WORK ORDER>
Using the listing below, set down exactly the lines starting at the line that contains "X10392Y08012D03*" and ending at the line that contains "X10995Y07104D03*", both included, and no others.
Top of DATA IN THIS EXERCISE
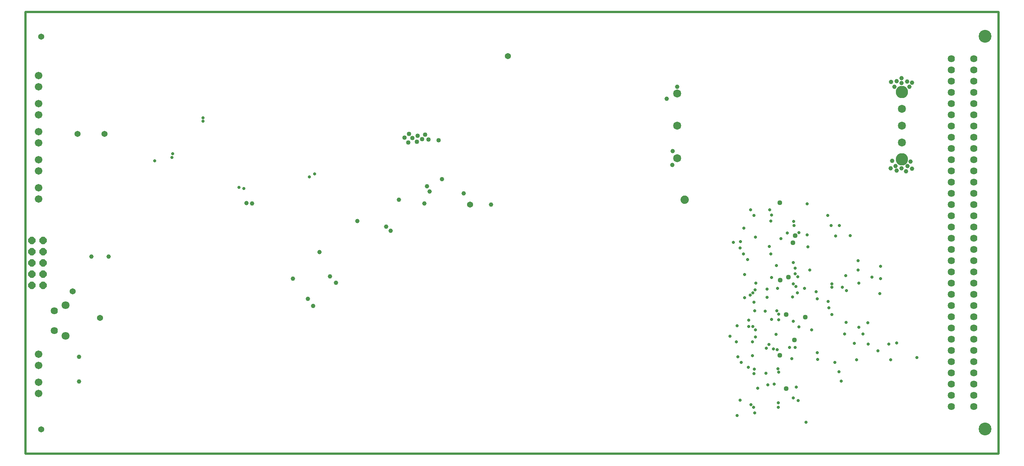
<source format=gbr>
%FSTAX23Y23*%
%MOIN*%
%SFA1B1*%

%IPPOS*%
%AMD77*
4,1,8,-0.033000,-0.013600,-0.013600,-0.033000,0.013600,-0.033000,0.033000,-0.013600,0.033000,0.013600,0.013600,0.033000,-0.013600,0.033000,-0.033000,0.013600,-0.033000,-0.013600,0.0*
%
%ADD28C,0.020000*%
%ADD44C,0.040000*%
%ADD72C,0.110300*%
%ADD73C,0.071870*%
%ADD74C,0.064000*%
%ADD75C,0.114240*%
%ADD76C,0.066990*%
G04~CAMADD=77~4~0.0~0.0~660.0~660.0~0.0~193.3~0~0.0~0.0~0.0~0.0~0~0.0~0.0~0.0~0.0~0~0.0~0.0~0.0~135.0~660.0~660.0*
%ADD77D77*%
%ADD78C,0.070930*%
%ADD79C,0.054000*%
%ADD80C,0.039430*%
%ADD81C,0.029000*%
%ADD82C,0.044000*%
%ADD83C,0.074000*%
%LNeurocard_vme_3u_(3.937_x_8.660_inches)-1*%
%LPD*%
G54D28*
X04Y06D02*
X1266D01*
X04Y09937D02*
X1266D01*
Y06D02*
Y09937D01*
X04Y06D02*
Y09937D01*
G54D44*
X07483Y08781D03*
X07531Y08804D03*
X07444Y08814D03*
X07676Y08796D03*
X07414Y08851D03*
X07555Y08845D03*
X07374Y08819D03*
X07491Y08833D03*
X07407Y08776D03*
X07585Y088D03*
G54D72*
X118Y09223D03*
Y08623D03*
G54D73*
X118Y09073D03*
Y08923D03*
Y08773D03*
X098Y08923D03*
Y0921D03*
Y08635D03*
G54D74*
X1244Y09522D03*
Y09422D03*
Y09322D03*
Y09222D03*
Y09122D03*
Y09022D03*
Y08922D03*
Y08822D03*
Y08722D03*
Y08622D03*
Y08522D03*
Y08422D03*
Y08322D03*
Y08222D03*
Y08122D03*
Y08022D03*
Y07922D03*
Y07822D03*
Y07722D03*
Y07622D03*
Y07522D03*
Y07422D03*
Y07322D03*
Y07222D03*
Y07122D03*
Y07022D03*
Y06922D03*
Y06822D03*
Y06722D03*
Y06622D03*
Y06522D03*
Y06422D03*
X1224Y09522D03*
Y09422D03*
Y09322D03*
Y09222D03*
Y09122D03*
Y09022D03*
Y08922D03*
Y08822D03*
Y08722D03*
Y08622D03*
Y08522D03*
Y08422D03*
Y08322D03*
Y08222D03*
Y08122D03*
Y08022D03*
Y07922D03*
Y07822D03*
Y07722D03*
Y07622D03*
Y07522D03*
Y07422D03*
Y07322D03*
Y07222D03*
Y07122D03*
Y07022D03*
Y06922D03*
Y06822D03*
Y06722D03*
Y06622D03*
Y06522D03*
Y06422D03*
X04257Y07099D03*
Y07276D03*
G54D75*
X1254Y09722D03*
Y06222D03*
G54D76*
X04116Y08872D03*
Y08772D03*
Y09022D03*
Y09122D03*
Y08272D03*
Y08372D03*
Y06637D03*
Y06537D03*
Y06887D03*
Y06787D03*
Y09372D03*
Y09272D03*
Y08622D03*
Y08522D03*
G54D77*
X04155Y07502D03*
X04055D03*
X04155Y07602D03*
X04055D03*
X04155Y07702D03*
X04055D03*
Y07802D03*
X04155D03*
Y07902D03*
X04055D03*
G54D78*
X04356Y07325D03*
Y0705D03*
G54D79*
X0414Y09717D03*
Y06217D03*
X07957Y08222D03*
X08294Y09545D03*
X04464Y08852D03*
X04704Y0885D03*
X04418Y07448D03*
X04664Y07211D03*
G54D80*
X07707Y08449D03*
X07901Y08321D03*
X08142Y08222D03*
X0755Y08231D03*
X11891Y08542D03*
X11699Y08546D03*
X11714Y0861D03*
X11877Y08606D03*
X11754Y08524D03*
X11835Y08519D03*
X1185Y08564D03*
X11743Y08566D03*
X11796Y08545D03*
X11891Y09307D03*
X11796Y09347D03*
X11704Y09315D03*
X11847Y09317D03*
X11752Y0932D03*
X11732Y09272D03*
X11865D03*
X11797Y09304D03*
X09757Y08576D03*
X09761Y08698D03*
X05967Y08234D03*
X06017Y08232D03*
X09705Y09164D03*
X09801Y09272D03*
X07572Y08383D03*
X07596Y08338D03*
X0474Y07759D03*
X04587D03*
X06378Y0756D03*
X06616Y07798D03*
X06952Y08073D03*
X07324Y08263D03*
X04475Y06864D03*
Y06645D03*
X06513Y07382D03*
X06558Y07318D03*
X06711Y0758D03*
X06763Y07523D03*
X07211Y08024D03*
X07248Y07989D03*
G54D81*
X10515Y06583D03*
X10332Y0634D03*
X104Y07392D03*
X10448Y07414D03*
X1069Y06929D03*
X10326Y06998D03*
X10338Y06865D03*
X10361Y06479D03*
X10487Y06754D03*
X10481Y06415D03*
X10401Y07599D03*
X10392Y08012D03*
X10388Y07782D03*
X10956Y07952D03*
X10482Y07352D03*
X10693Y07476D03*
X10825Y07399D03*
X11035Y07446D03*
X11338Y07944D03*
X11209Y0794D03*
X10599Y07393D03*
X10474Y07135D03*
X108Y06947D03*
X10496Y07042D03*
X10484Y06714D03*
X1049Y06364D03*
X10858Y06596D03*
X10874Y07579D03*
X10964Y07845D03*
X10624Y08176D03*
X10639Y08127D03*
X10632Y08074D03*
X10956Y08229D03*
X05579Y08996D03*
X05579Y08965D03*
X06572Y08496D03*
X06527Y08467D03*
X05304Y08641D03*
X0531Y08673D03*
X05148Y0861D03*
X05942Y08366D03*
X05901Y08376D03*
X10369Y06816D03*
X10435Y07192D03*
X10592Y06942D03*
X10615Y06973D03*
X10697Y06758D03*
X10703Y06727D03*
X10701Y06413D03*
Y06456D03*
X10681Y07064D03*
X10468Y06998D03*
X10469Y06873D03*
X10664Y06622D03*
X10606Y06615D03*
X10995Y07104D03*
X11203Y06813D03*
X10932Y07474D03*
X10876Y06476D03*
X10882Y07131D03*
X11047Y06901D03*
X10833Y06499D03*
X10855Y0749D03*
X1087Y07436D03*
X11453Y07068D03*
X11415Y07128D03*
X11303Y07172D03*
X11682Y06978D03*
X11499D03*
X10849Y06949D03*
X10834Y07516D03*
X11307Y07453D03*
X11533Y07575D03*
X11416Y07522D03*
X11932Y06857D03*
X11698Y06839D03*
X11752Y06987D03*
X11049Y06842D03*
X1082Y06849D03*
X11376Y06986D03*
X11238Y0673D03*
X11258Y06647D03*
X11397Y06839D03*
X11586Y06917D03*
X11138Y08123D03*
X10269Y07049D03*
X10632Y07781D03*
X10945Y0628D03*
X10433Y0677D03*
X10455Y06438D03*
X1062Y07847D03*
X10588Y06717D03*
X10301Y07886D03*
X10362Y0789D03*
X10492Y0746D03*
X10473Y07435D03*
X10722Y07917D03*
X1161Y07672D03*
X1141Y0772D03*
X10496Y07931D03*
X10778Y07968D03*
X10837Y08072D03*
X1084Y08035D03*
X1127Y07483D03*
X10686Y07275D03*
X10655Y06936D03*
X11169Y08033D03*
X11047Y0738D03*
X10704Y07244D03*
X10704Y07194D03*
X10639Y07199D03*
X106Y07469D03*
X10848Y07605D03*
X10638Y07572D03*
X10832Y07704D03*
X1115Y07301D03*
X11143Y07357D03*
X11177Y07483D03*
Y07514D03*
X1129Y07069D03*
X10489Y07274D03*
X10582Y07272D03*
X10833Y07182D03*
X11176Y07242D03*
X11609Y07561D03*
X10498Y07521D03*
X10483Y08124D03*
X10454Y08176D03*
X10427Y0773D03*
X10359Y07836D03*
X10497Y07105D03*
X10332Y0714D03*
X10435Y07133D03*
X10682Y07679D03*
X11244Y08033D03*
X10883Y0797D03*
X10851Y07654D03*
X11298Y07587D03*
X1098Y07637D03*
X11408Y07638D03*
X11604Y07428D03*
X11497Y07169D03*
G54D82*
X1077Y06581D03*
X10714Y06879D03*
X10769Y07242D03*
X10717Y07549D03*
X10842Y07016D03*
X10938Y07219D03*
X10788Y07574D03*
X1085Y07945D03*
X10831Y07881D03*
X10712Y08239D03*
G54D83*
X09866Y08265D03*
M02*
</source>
Bottom of DATA IN THIS EXERCISE
SOLUTION TO THE PROBLEM>
X10392Y08012D03*
X10388Y07782D03*
X10956Y07952D03*
X10482Y07352D03*
X10693Y07476D03*
X10825Y07399D03*
X11035Y07446D03*
X11338Y07944D03*
X11209Y0794D03*
X10599Y07393D03*
X10474Y07135D03*
X108Y06947D03*
X10496Y07042D03*
X10484Y06714D03*
X1049Y06364D03*
X10858Y06596D03*
X10874Y07579D03*
X10964Y07845D03*
X10624Y08176D03*
X10639Y08127D03*
X10632Y08074D03*
X10956Y08229D03*
X05579Y08996D03*
X05579Y08965D03*
X06572Y08496D03*
X06527Y08467D03*
X05304Y08641D03*
X0531Y08673D03*
X05148Y0861D03*
X05942Y08366D03*
X05901Y08376D03*
X10369Y06816D03*
X10435Y07192D03*
X10592Y06942D03*
X10615Y06973D03*
X10697Y06758D03*
X10703Y06727D03*
X10701Y06413D03*
Y06456D03*
X10681Y07064D03*
X10468Y06998D03*
X10469Y06873D03*
X10664Y06622D03*
X10606Y06615D03*
X10995Y07104D03*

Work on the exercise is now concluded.